What you have to do |
In the material below, find the line with "Complex, ad-hoc |" and the line with "evento establecido). </li>". Output exactly those two lines and all lines between them, leaving out pictures.

# # # # #

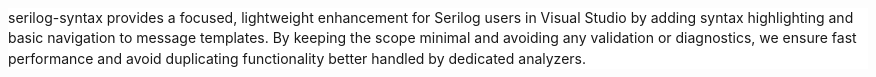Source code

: serilog-syntax provides a focused, lightweight enhancement for Serilog users in Visual Studio by adding syntax highlighting and basic navigation to message templates. By keeping the scope minimal and avoiding any validation or diagnostics, we ensure fast performance and avoid duplicating functionality better handled by dedicated analyzers.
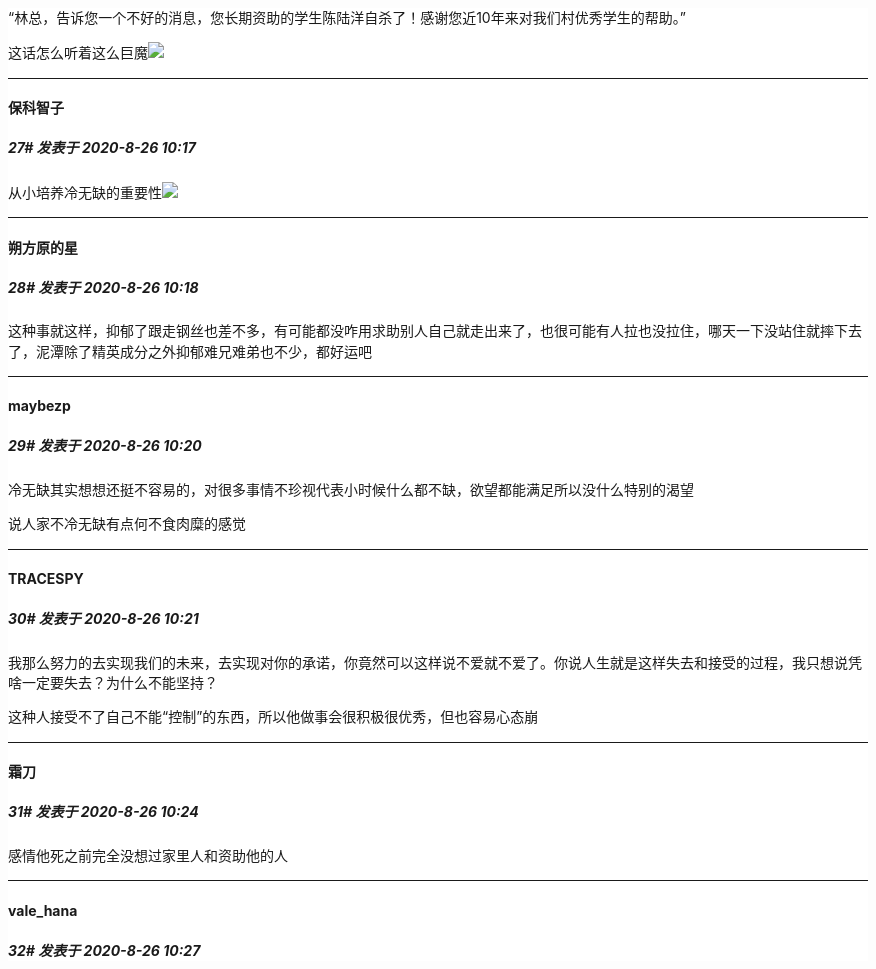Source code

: 
“林总，告诉您一个不好的消息，您长期资助的学生陈陆洋自杀了！感谢您近10年来对我们村优秀学生的帮助。”

这话怎么听着这么巨魔<img src="https://static.saraba1st.com/image/smiley/face2017/068.png" referrerpolicy="no-referrer">


-----

####  保科智子  
##### 27#       发表于 2020-8-26 10:17


从小培养冷无缺的重要性<img src="https://static.saraba1st.com/image/smiley/face2017/001.png" referrerpolicy="no-referrer">


-----

####  朔方原的星  
##### 28#       发表于 2020-8-26 10:18


这种事就这样，抑郁了跟走钢丝也差不多，有可能都没咋用求助别人自己就走出来了，也很可能有人拉也没拉住，哪天一下没站住就摔下去了，泥潭除了精英成分之外抑郁难兄难弟也不少，都好运吧


-----

####  maybezp  
##### 29#       发表于 2020-8-26 10:20


冷无缺其实想想还挺不容易的，对很多事情不珍视代表小时候什么都不缺，欲望都能满足所以没什么特别的渴望

说人家不冷无缺有点何不食肉糜的感觉


-----

####  TRACESPY  
##### 30#       发表于 2020-8-26 10:21


我那么努力的去实现我们的未来，去实现对你的承诺，你竟然可以这样说不爱就不爱了。你说人生就是这样失去和接受的过程，我只想说凭啥一定要失去？为什么不能坚持？

这种人接受不了自己不能“控制”的东西，所以他做事会很积极很优秀，但也容易心态崩


-----

####  霜刀  
##### 31#       发表于 2020-8-26 10:24


感情他死之前完全没想过家里人和资助他的人


-----

####  vale_hana  
##### 32#       发表于 2020-8-26 10:27

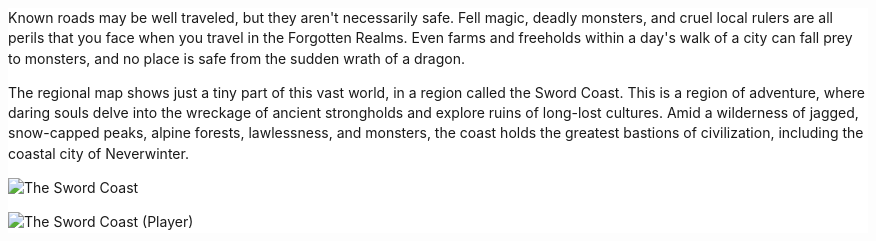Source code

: Known roads may be well traveled, but they aren't necessarily safe. Fell magic, deadly monsters, and cruel local rulers are all perils that you face when you travel in the Forgotten Realms. Even farms and freeholds within a day's walk of a city can fall prey to monsters, and no place is safe from the sudden wrath of a dragon.

The regional map shows just a tiny part of this vast world, in a region called the Sword Coast. This is a region of adventure, where daring souls delve into the wreckage of ancient strongholds and explore ruins of long-lost cultures. Amid a wilderness of jagged, snow-capped peaks, alpine forests, lawlessness, and monsters, the coast holds the greatest bastions of civilization, including the coastal city of Neverwinter.

<wc-gallery>

![The Sword Coast](adventure/LMoP/The%20Sword%20Coast.jpg)

![The Sword Coast (Player)](adventure/LMoP/The%20Sword%20Coast%20(Player).jpg)

</wc-gallery>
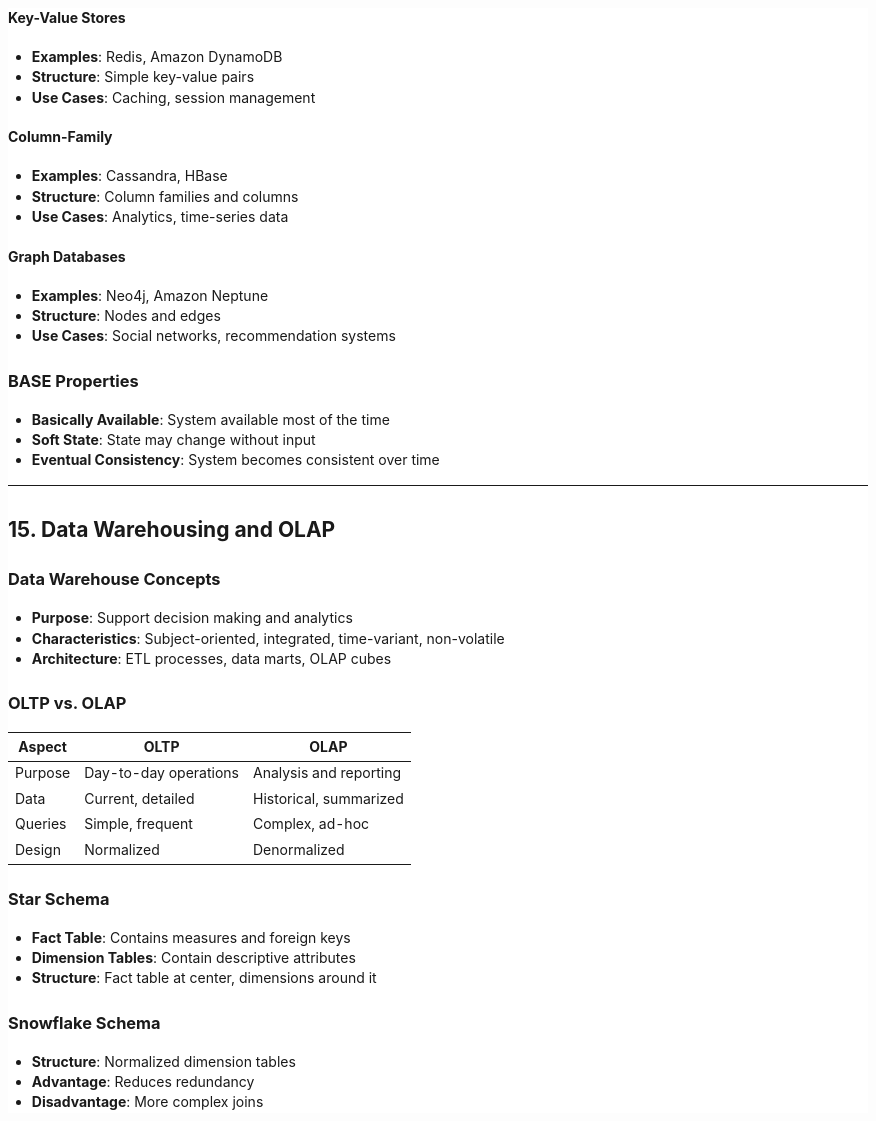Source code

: #### Key-Value Stores
- **Examples**: Redis, Amazon DynamoDB
- **Structure**: Simple key-value pairs
- **Use Cases**: Caching, session management

#### Column-Family
- **Examples**: Cassandra, HBase
- **Structure**: Column families and columns
- **Use Cases**: Analytics, time-series data

#### Graph Databases
- **Examples**: Neo4j, Amazon Neptune
- **Structure**: Nodes and edges
- **Use Cases**: Social networks, recommendation systems

### BASE Properties
- **Basically Available**: System available most of the time
- **Soft State**: State may change without input
- **Eventual Consistency**: System becomes consistent over time

---

## 15. Data Warehousing and OLAP

### Data Warehouse Concepts
- **Purpose**: Support decision making and analytics
- **Characteristics**: Subject-oriented, integrated, time-variant, non-volatile
- **Architecture**: ETL processes, data marts, OLAP cubes

### OLTP vs. OLAP
| Aspect | OLTP | OLAP |
|--------|------|------|
| Purpose | Day-to-day operations | Analysis and reporting |
| Data | Current, detailed | Historical, summarized |
| Queries | Simple, frequent | Complex, ad-hoc |
| Design | Normalized | Denormalized |

### Star Schema
- **Fact Table**: Contains measures and foreign keys
- **Dimension Tables**: Contain descriptive attributes
- **Structure**: Fact table at center, dimensions around it

### Snowflake Schema
- **Structure**: Normalized dimension tables
- **Advantage**: Reduces redundancy
- **Disadvantage**: More complex joins
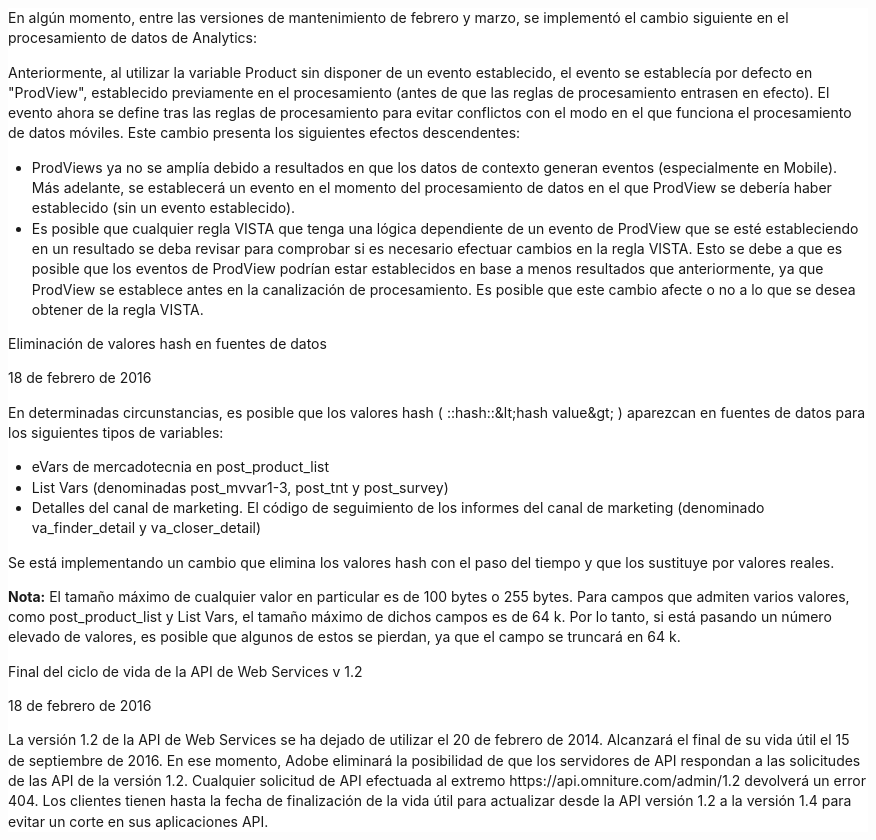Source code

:    <td colname="col2"> <p>En algún momento, entre las versiones de mantenimiento de febrero y marzo, se implementó el cambio siguiente en el procesamiento de datos de Analytics: </p> <p>Anteriormente, al utilizar la variable Product sin disponer de un evento establecido, el evento se establecía por defecto en "ProdView", establecido previamente en el procesamiento (antes de que las reglas de procesamiento entrasen en efecto). El evento ahora se define tras las reglas de procesamiento para evitar conflictos con el modo en el que funciona el procesamiento de datos móviles. Este cambio presenta los siguientes efectos descendentes: </p> 
    <ul id="ul_E85DDAAFE9654D8A9B635FDCE8E4FA7E"> 
     <li id="li_A18A2DAE2A97440D977A745E7C99404E">ProdViews ya no se amplía debido a resultados en que los datos de contexto generan eventos (especialmente en Mobile). Más adelante, se establecerá un evento en el momento del procesamiento de datos en el que ProdView se debería haber establecido (sin un evento establecido). </li> 
     <li id="li_75F4B73AE98241E3A900A526460CD70D">Es posible que cualquier regla VISTA que tenga una lógica dependiente de un evento de ProdView que se esté estableciendo en un resultado se deba revisar para comprobar si es necesario efectuar cambios en la regla VISTA. Esto se debe a que es posible que los eventos de ProdView podrían estar establecidos en base a menos resultados que anteriormente, ya que ProdView se establece antes en la canalización de procesamiento. Es posible que este cambio afecte o no a lo que se desea obtener de la regla VISTA. </li> 
    </ul> </td> 
  </tr> 
  <tr> 
   <td colname="col1"> <p>Eliminación de valores hash en fuentes de datos </p> </td> 
   <td colname="col02"> <p>18 de febrero de 2016 </p> </td> 
   <td colname="col2"> <p>En determinadas circunstancias, es posible que los valores hash (<span class="codeph"> ::hash::&amp;lt;hash value&amp;gt; </span>) aparezcan en fuentes de datos para los siguientes tipos de variables: </p> 
    <ul id="ul_A5A28649622E453585175B26012B05D5"> 
     <li id="li_2D74AB5476FC4363BD6C4F3AC171E216"> eVars de mercadotecnia en post_product_list </li> 
     <li id="li_47060365639045E3A7FC541C266791D5"> List Vars (denominadas  <span class="varname">post_mvvar1-3</span>, <span class="varname">post_tnt</span> y <span class="varname">post_survey</span>) </li> 
     <li id="li_2A5CC960FB994E279EBB2E0BB64BBC64"> Detalles del canal de marketing. El código de seguimiento de los informes del canal de marketing (denominado  <span class="varname">va_finder_detail</span> y <span class="varname">va_closer_detail</span>) </li> 
    </ul> <p>Se está implementando un cambio que elimina los valores hash con el paso del tiempo y que los sustituye por valores reales. </p> <p> <b>Nota:</b> El tamaño máximo de cualquier valor en particular es de 100 bytes o 255 bytes. Para campos que admiten varios valores, como <span class="varname">post_product_list</span> y List Vars, el tamaño máximo de dichos campos es de 64 k. Por lo tanto, si está pasando un número elevado de valores, es posible que algunos de estos se pierdan, ya que el campo se truncará en 64 k. </p> </td> 
  </tr> 
  <tr> 
   <td colname="col1"> <p>Final del ciclo de vida de la API de Web Services v 1.2 </p> </td> 
   <td colname="col02"> <p>18 de febrero de 2016 </p> </td> 
   <td colname="col2"> <p>La versión 1.2 de la API de Web Services se ha dejado de utilizar el 20 de febrero de 2014. Alcanzará el final de su vida útil el 15 de septiembre de 2016. En ese momento, Adobe eliminará la posibilidad de que los servidores de API respondan a las solicitudes de las API de la versión 1.2. Cualquier solicitud de API efectuada al extremo <span class="filepath">https://api.omniture.com/admin/1.2</span> devolverá un error 404. Los clientes tienen hasta la fecha de finalización de la vida útil para actualizar desde la API versión 1.2 a la versión 1.4 para evitar un corte en sus aplicaciones API. 
      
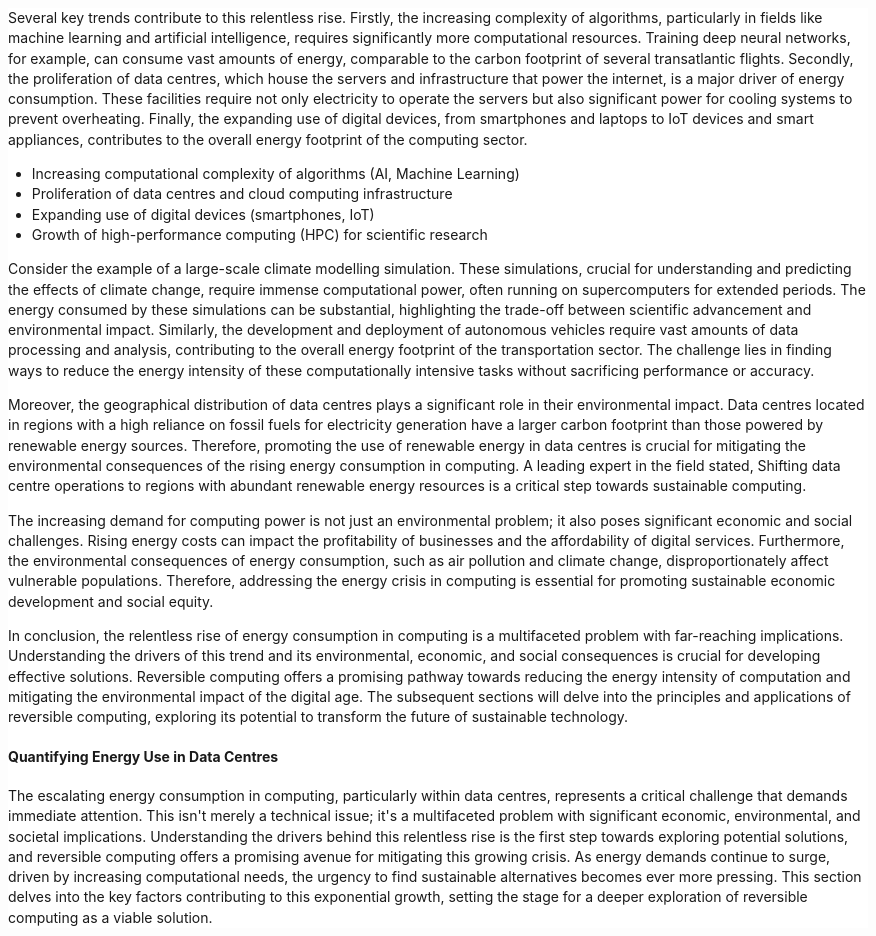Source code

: Several key trends contribute to this relentless rise. Firstly, the increasing complexity of algorithms, particularly in fields like machine learning and artificial intelligence, requires significantly more computational resources. Training deep neural networks, for example, can consume vast amounts of energy, comparable to the carbon footprint of several transatlantic flights. Secondly, the proliferation of data centres, which house the servers and infrastructure that power the internet, is a major driver of energy consumption. These facilities require not only electricity to operate the servers but also significant power for cooling systems to prevent overheating. Finally, the expanding use of digital devices, from smartphones and laptops to IoT devices and smart appliances, contributes to the overall energy footprint of the computing sector.

- Increasing computational complexity of algorithms (AI, Machine Learning)
- Proliferation of data centres and cloud computing infrastructure
- Expanding use of digital devices (smartphones, IoT)
- Growth of high-performance computing (HPC) for scientific research

Consider the example of a large-scale climate modelling simulation. These simulations, crucial for understanding and predicting the effects of climate change, require immense computational power, often running on supercomputers for extended periods. The energy consumed by these simulations can be substantial, highlighting the trade-off between scientific advancement and environmental impact. Similarly, the development and deployment of autonomous vehicles require vast amounts of data processing and analysis, contributing to the overall energy footprint of the transportation sector. The challenge lies in finding ways to reduce the energy intensity of these computationally intensive tasks without sacrificing performance or accuracy.

Moreover, the geographical distribution of data centres plays a significant role in their environmental impact. Data centres located in regions with a high reliance on fossil fuels for electricity generation have a larger carbon footprint than those powered by renewable energy sources. Therefore, promoting the use of renewable energy in data centres is crucial for mitigating the environmental consequences of the rising energy consumption in computing. A leading expert in the field stated, Shifting data centre operations to regions with abundant renewable energy resources is a critical step towards sustainable computing.

The increasing demand for computing power is not just an environmental problem; it also poses significant economic and social challenges. Rising energy costs can impact the profitability of businesses and the affordability of digital services. Furthermore, the environmental consequences of energy consumption, such as air pollution and climate change, disproportionately affect vulnerable populations. Therefore, addressing the energy crisis in computing is essential for promoting sustainable economic development and social equity.

In conclusion, the relentless rise of energy consumption in computing is a multifaceted problem with far-reaching implications. Understanding the drivers of this trend and its environmental, economic, and social consequences is crucial for developing effective solutions. Reversible computing offers a promising pathway towards reducing the energy intensity of computation and mitigating the environmental impact of the digital age. The subsequent sections will delve into the principles and applications of reversible computing, exploring its potential to transform the future of sustainable technology.



#### <a id="quantifying-energy-use-in-data-centres"></a>Quantifying Energy Use in Data Centres

The escalating energy consumption in computing, particularly within data centres, represents a critical challenge that demands immediate attention. This isn't merely a technical issue; it's a multifaceted problem with significant economic, environmental, and societal implications. Understanding the drivers behind this relentless rise is the first step towards exploring potential solutions, and reversible computing offers a promising avenue for mitigating this growing crisis. As energy demands continue to surge, driven by increasing computational needs, the urgency to find sustainable alternatives becomes ever more pressing. This section delves into the key factors contributing to this exponential growth, setting the stage for a deeper exploration of reversible computing as a viable solution.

# # # # #

Output for this task |
| Queries | Simple, frequent | Complex, ad-hoc |
| Design | Normalized | Denormalized |

### Star Schema
- **Fact Table**: Contains measures and foreign keys
- **Dimension Tables**: Contain descriptive attributes
- **Structure**: Fact table at center, dimensions around it

### Snowflake Schema
- **Structure**: Normalized dimension tables
- **Advantage**: Reduces redundancy
- **Disadvantage**: More complex joins
Source code

:    <td colname="col2"> <p>En algún momento, entre las versiones de mantenimiento de febrero y marzo, se implementó el cambio siguiente en el procesamiento de datos de Analytics: </p> <p>Anteriormente, al utilizar la variable Product sin disponer de un evento establecido, el evento se establecía por defecto en "ProdView", establecido previamente en el procesamiento (antes de que las reglas de procesamiento entrasen en efecto). El evento ahora se define tras las reglas de procesamiento para evitar conflictos con el modo en el que funciona el procesamiento de datos móviles. Este cambio presenta los siguientes efectos descendentes: </p> 
    <ul id="ul_E85DDAAFE9654D8A9B635FDCE8E4FA7E"> 
     <li id="li_A18A2DAE2A97440D977A745E7C99404E">ProdViews ya no se amplía debido a resultados en que los datos de contexto generan eventos (especialmente en Mobile). Más adelante, se establecerá un evento en el momento del procesamiento de datos en el que ProdView se debería haber establecido (sin un evento establecido). </li> 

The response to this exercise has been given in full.